24.6. gem5 checkpoint

Analogous to QEMU’s Snapshot, but better since it can be started from inside the guest, so we can easily checkpoint after a specific guest event, e.g. just before init is done.

To see it in action try:

./run --arch aarch64 --emulator gem5

In the guest, wait for the boot to end and run:

m5 checkpoint

where gem5 m5 executable is a guest utility present inside the gem5 tree which we cross-compiled and installed into the guest.

To restore the checkpoint, kill the VM and run:

./run --arch arm --emulator gem5 --gem5-restore 1

The --gem5-restore option restores the checkpoint that was created most recently.

Let’s create a second checkpoint to see how it works, in guest:

date >f
m5 checkpoint

Kill the VM, and try it out:

./run --arch arm --emulator gem5 --gem5-restore 1

Here we use --gem5-restore 1 again, since the second snapshot we took is now the most recent one

Now in the guest:

cat f

contains the date. The file f wouldn’t exist had we used the first checkpoint with --gem5-restore 2, which is the second most recent snapshot taken.

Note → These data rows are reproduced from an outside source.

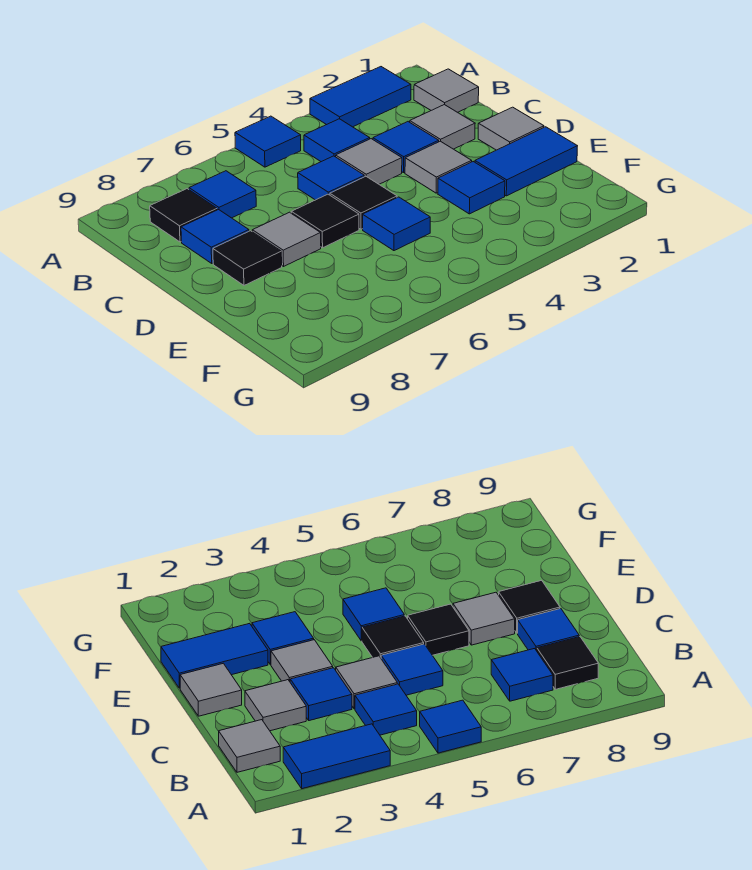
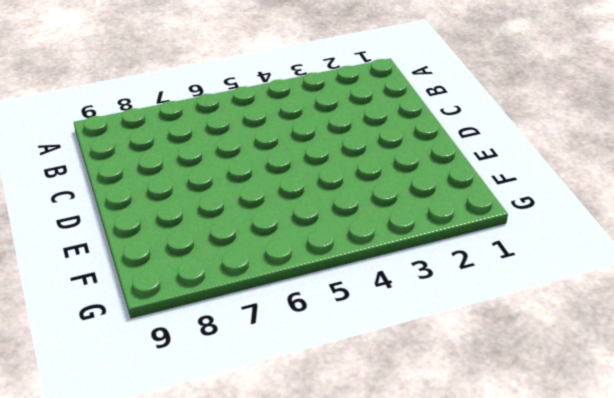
none -> blue 1x2 tile [310,67,411,127]
none -> blue 1x1 tile [235,116,301,167]
none -> grey 1x1 tile [414,69,479,112]

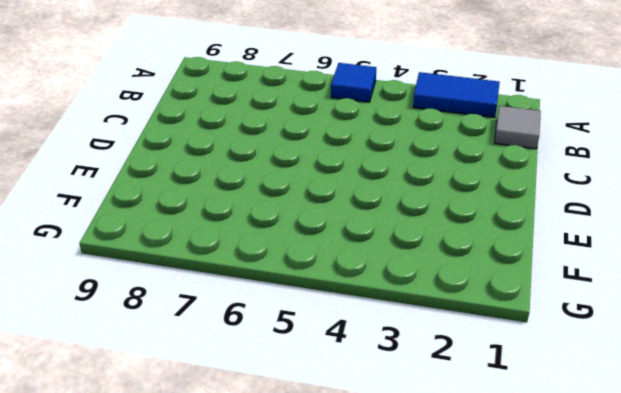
none -> blue 1x1 tile [304,119,370,162]
none -> blue 1x1 tile [189,171,256,218]
none -> black 1x1 tile [150,189,217,242]

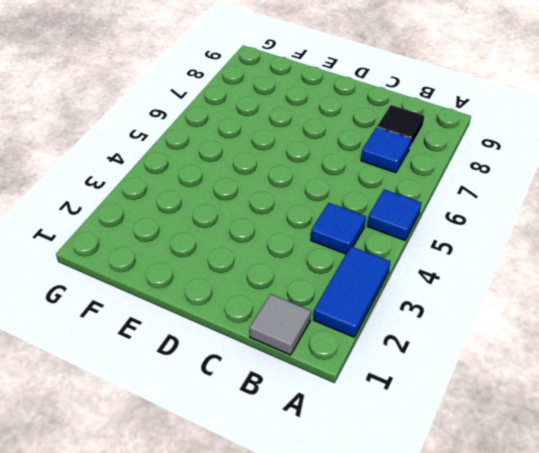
none -> grey 1x1 tile [410,105,475,149]
none -> blue 1x1 tile [373,122,439,173]
none -> grey 1x1 tile [336,139,402,184]

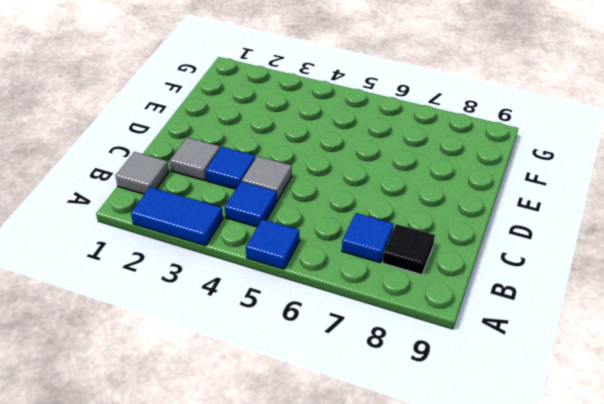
none -> blue 1x1 tile [298,156,364,200]
none -> blue 1x1 tile [181,210,249,263]
none -> grey 1x1 tile [478,107,544,150]

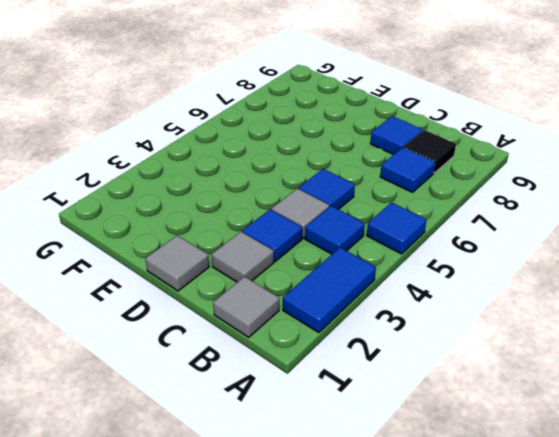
none -> grey 1x1 tile [405,141,472,193]
none -> black 1x1 tile [330,176,397,229]
none -> black 1x1 tile [291,194,359,248]

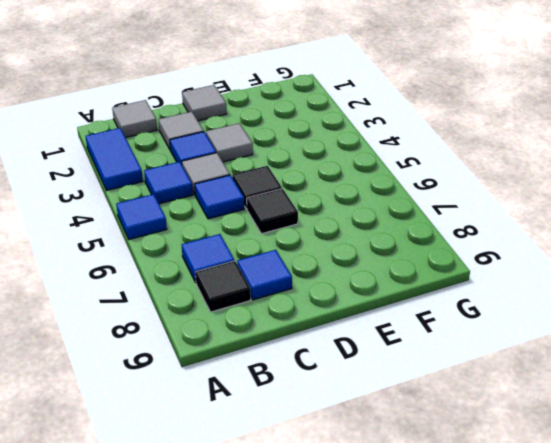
none -> grey 1x1 tile [252,212,321,266]
none -> black 1x1 tile [213,231,282,285]
none -> blue 1x2 tile [475,127,577,196]

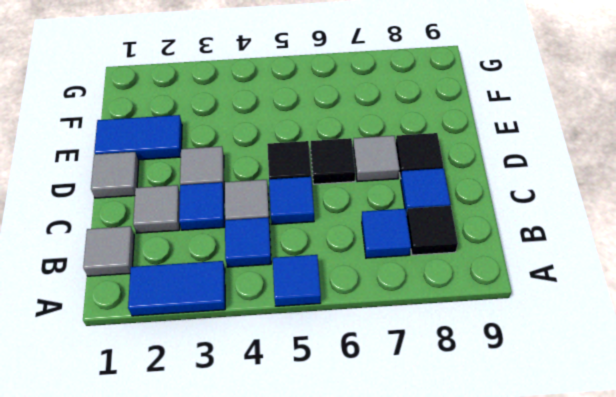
none -> blue 1x1 tile [438,162,505,214]
none -> blue 1x1 tile [363,197,430,251]

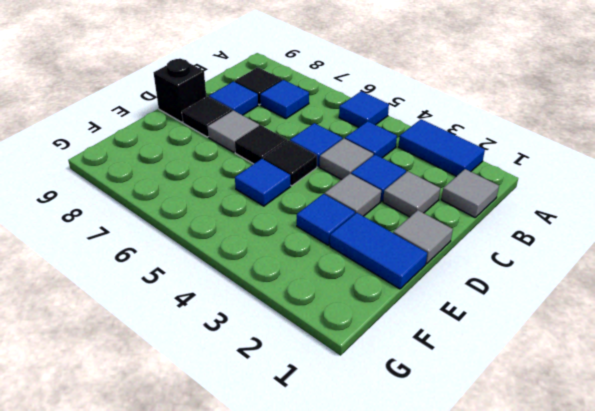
black 1x1 brick [154,59,206,122] -> none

If you automate things with Kernel command line parameters as in:

./run --arch arm --eval 'm5 checkpoint;m5 resetstats;dhrystone 1000;m5 exit' --emulator gem5

Then there is no need to pass the kernel command line again to gem5 for replay:

./run --arch arm --emulator gem5 --gem5-restore 1

since boot has already happened, and the parameters are already in the RAM of the snapshot.